On 20/02/25 09:38, Dave Hansen wrote:
On 2/20/25 09:10, Valentin Schneider wrote:
The LDT and maybe the PEBS buffers are the only implicit supervisor accesses to vmalloc()'d memory that I can think of. But those are both handled specially and shouldn't ever get zapped while in use. The LDT replacement has its own IPIs separate from TLB flushing.
But I'm actually not all that worried about accesses while actually running userspace. It's that "danger zone" in the kernel between entry and when the TLB might have dangerous garbage in it.
So say we have kPTI, thus no vmalloc() mapped in CR3 when running userspace, and do a full TLB flush right before switching to userspace - could the TLB still end up with vmalloc()-range-related entries when we're back in the kernel and going through the danger zone?
Yes, because the danger zone includes the switch back to the kernel CR3 with vmalloc() fully mapped.

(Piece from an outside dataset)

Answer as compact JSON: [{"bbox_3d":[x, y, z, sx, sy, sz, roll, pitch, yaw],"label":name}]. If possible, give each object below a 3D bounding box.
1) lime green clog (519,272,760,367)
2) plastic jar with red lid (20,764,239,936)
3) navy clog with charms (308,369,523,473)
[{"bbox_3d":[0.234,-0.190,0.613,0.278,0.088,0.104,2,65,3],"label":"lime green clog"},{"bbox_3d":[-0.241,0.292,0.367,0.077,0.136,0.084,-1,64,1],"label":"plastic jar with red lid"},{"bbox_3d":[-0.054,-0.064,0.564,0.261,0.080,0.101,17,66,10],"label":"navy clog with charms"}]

All bets are off about what's in the TLB the moment that CR3 write occurs.
Actually, you could probably use that.
If a mapping is in the PTI user page table, you can't defer the flushes for it. Basically the same rule for text poking in the danger zone.
If there's a deferred flush pending, make sure that all of the SWITCH_TO_KERNEL_CR3's fully flush the TLB. You'd need something similar to user_pcid_flush_mask.
Right, that's what I (roughly) had in mind...
But, honestly, I'm still not sure this is worth all the trouble. If folks want to avoid IPIs for TLB flushes, there are hardware features that *DO* that. Just get new hardware instead of adding this complicated pile of software that we have to maintain forever. In 10 years, we'll still have this software *and* 95% of our hardware has the hardware feature too.
... But yeah, it pretty much circumvents arch_context_tracking_work, or at the very least adds an early(er) flushing of the context tracking work... Urgh.
Thank you for grounding my wild ideas into reality. I'll try to think some more see if I see any other way out (other than "buy hardware that does what you want and ditch the one that doesn't").